----- Records for the task -----

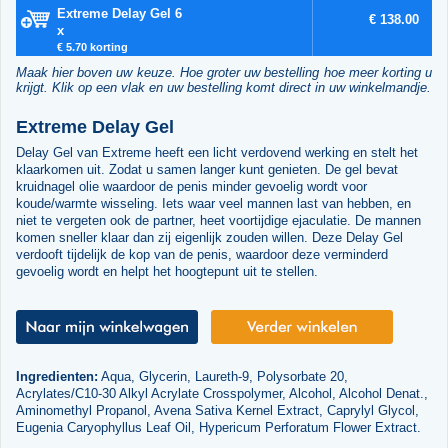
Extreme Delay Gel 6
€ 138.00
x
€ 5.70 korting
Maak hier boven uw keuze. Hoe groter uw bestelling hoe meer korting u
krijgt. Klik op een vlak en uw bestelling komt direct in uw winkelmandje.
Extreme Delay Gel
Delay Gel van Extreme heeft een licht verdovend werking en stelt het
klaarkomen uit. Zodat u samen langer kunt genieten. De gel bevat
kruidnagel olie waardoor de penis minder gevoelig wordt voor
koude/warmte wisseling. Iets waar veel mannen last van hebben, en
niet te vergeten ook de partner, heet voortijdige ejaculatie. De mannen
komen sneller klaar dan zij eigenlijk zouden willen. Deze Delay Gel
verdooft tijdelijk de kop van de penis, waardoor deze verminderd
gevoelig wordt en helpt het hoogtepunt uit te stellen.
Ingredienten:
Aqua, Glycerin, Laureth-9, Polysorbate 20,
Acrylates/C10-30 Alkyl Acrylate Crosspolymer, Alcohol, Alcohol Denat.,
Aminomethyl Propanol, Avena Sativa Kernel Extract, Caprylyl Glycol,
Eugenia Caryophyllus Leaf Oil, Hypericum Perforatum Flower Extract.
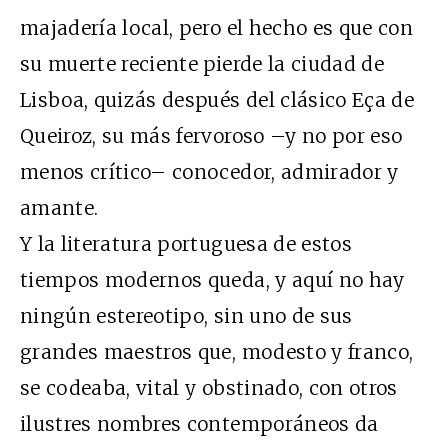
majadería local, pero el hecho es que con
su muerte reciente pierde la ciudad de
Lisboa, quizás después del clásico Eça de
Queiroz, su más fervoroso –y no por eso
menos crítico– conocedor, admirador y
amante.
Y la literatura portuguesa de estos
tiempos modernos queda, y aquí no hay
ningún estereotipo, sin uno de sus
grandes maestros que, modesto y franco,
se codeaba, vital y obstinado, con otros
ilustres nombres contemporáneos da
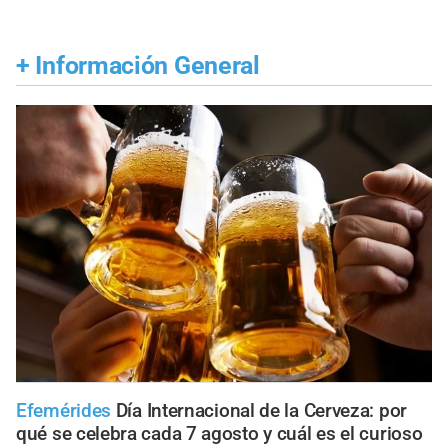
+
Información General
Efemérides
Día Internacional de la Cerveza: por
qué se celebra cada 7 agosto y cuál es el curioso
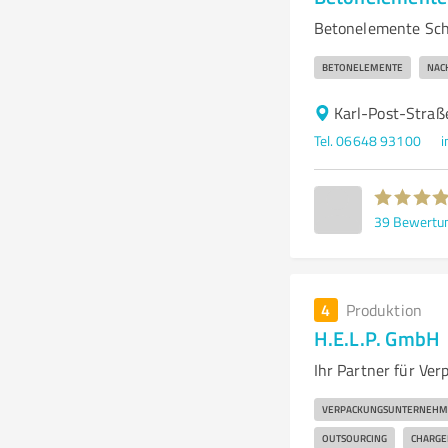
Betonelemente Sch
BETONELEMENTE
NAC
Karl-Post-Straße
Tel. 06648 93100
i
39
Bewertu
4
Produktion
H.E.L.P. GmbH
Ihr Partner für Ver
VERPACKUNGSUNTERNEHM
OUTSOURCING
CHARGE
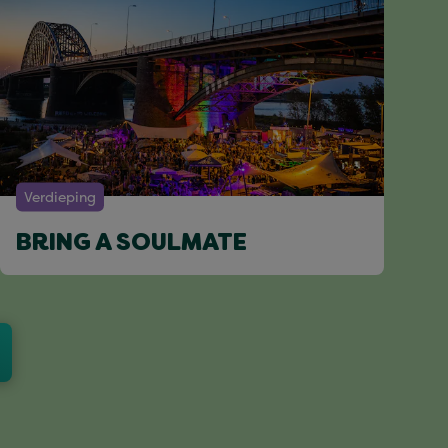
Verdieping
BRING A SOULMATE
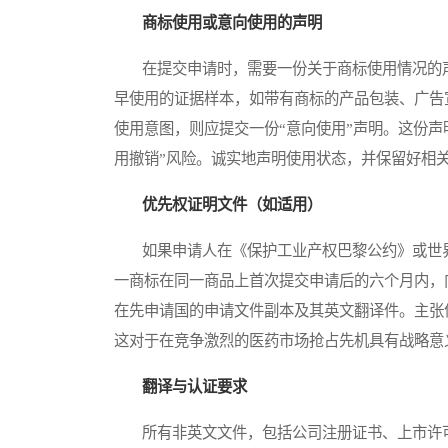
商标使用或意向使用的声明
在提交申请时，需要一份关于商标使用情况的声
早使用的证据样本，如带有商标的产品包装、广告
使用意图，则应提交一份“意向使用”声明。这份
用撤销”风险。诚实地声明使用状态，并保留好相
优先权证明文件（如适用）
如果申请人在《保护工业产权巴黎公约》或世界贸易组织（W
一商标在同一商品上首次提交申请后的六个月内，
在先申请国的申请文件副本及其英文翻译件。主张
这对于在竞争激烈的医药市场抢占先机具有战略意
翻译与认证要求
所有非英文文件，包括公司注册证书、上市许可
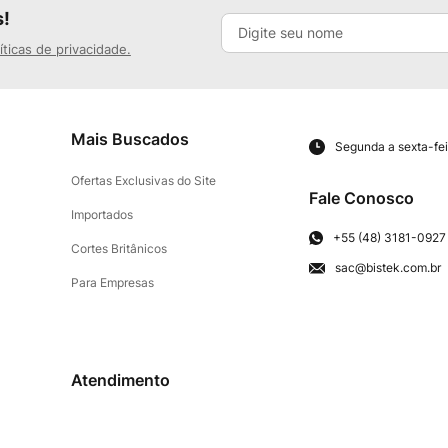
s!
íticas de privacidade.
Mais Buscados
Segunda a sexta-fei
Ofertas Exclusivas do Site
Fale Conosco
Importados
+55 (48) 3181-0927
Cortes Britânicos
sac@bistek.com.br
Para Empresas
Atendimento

-----

Aim of the task
Repeat the records above exactly, leaving out any pictures they contain.

Answer section
Extreme Delay Gel 6
€ 138.00
x
€ 5.70 korting
Maak hier boven uw keuze. Hoe groter uw bestelling hoe meer korting u
krijgt. Klik op een vlak en uw bestelling komt direct in uw winkelmandje.
Extreme Delay Gel
Delay Gel van Extreme heeft een licht verdovend werking en stelt het
klaarkomen uit. Zodat u samen langer kunt genieten. De gel bevat
kruidnagel olie waardoor de penis minder gevoelig wordt voor
koude/warmte wisseling. Iets waar veel mannen last van hebben, en
niet te vergeten ook de partner, heet voortijdige ejaculatie. De mannen
komen sneller klaar dan zij eigenlijk zouden willen. Deze Delay Gel
verdooft tijdelijk de kop van de penis, waardoor deze verminderd
gevoelig wordt en helpt het hoogtepunt uit te stellen.
Ingredienten:
Aqua, Glycerin, Laureth-9, Polysorbate 20,
Acrylates/C10-30 Alkyl Acrylate Crosspolymer, Alcohol, Alcohol Denat.,
Aminomethyl Propanol, Avena Sativa Kernel Extract, Caprylyl Glycol,
Eugenia Caryophyllus Leaf Oil, Hypericum Perforatum Flower Extract.
majadería local, pero el hecho es que con
su muerte reciente pierde la ciudad de
Lisboa, quizás después del clásico Eça de
Queiroz, su más fervoroso –y no por eso
menos crítico– conocedor, admirador y
amante.
Y la literatura portuguesa de estos
tiempos modernos queda, y aquí no hay
ningún estereotipo, sin uno de sus
grandes maestros que, modesto y franco,
se codeaba, vital y obstinado, con otros
ilustres nombres contemporáneos da
+
Información General
Efemérides
Día Internacional de la Cerveza: por
qué se celebra cada 7 agosto y cuál es el curioso
Betonelemente Sch
BETONELEMENTE
NAC
Karl-Post-Straße
Tel. 06648 93100
i
39
Bewertu
4
Produktion
H.E.L.P. GmbH
Ihr Partner für Ver
VERPACKUNGSUNTERNEHM
OUTSOURCING
CHARGE
Verdieping
BRING A SOULMATE
商标使用或意向使用的声明
在提交申请时，需要一份关于商标使用情况的声
早使用的证据样本，如带有商标的产品包装、广告
使用意图，则应提交一份“意向使用”声明。这份
用撤销”风险。诚实地声明使用状态，并保留好相
优先权证明文件（如适用）
如果申请人在《保护工业产权巴黎公约》或世界贸易组织（W
一商标在同一商品上首次提交申请后的六个月内，
在先申请国的申请文件副本及其英文翻译件。主张
这对于在竞争激烈的医药市场抢占先机具有战略意
翻译与认证要求
所有非英文文件，包括公司注册证书、上市许可
s!
íticas de privacidade.
Mais Buscados
Segunda a sexta-fei
Ofertas Exclusivas do Site
Fale Conosco
Importados
+55 (48) 3181-0927
Cortes Britânicos
sac@bistek.com.br
Para Empresas
Atendimento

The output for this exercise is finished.